Negocjacje budżetowe w Unii Europejskiej – zarówno w kwestii budżetu na rok 2013, jak i wieloletnich ram finansowych – stanęły na ostrzu noża. Nieudana propozycja prezydencji cypryjskiej z października wzmocniła polaryzację stanowisk w UE. Komisja Europejska zaproponowała budżet na lata 2014–2020 na poziomie 1033 mld euro.
Ubodzy i skąpcy
W tej chwili unijny „klub skąpców" licytuje się in minus, a na prowadzenie wyszły Wielka Brytania, gdzie Izba Gmin domaga się wręcz zmniejszenia budżetu poniżej poziomu 886 mld euro, oraz Szwecja mówiąca, że należy obciąć propozycję Komisji o więcej niż 100 mld euro. Parlament Europejski wyraźnie mówi o możliwości weta. Wyjściowe pozycje negocjacyjne oddalają się od siebie, a państwa członkowskie i instytucje unijne coraz głębiej okopują się na swych stanowiskach. Prezydencja cypryjska usiłowała osiągnąć postęp. Niestety, wysunięta przez nią październikowa niefortunna propozycja tym bardziej uszczupliła jej możliwość dalszych mediacji. Szczególnie raziły w tej propozycji rozwiązania znacznie ułatwiające dostęp do funduszy dla krajów Południa z problemami, między innymi dla Grecji i samego Cypru, kosztem krajów takich jak Polska, które są uboższe, ale jednocześnie mają stosunkowo dobre wyniki gospodarcze.
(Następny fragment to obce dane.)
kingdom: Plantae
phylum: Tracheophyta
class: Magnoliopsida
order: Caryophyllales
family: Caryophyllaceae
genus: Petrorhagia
Propozycja przewodniczącego Rady Europejskiej Hermana Van Rompuya jest bardziej „sprawiedliwa", choć również zachowuje część z tych zapisów. Nasze przesłanie powinno tu być bardzo zdecydowane. Musimy jasno powiedzieć „klubowi skąpców", że budżet Unii Europejskiej to nie jest przyjęcie składkowe, gdzie każdy wpłaca „co łaska", ale obopólna korzyść. Nie jest to również działalność dobroczynna, tylko unijne zobowiązanie traktatowe i ustrojowe, a świadczenia na rzecz budżetu to m.in. ekwiwalent dostępu do jednolitego rynku. Przypomnę, że z tego ostatniego powodu właśnie takie kraje jak Szwajcaria czy Norwegia, nie będąc członkami Unii Europejskiej, świadczą na rzecz Unii wcale niemałe sumy.
Wielce prawdopodobne, że trwający dziś i jutro szczyt Rady Europejskiej nie doprowadzi do porozumienia, przesuwając sprawę na rok 2013 lub przesądzając o zastosowaniu planu B. Może dojść do momentu, w którym obrońcom budżetu Unii nie będzie już opłacał się kompromis, a lepsze okaże się przewidziane w traktacie rozwiązanie, czyli prowizorium budżetowe gwarantujące pułapy budżetowe z roku 2013, zwiększone o dwa procent, odpowiadające wskaźnikowi inflacji. Nie jest to rozwiązanie optymalne, bo skraca horyzont planowania, ale w wymiarze kwotowym może być korzystne, lepsze od propozycji brytyjskiej. Ta całkiem realna perspektywa pozwoli również na ominięcie zasady jednomyślności w Radzie UE, a tym samym brytyjskiego weta.
Gdyby jednak kontynuować negocjacje w 2013 r., może nawet byłoby lepiej rozmawiać już nie z Cyprem, który wyraźnie gra ręka w rękę z „klubem skąpców" i na rzecz interesów Południa, kosztem wschodniej flanki unijnej, ale raczej już z Irlandczykami, którzy 1 stycznia obejmą przewodnictwo w Radzie Unii Europejskiej. Mają oni własną pamięć pozytywnych doświadczeń związanych z dobrodziejstwami polityki spójności.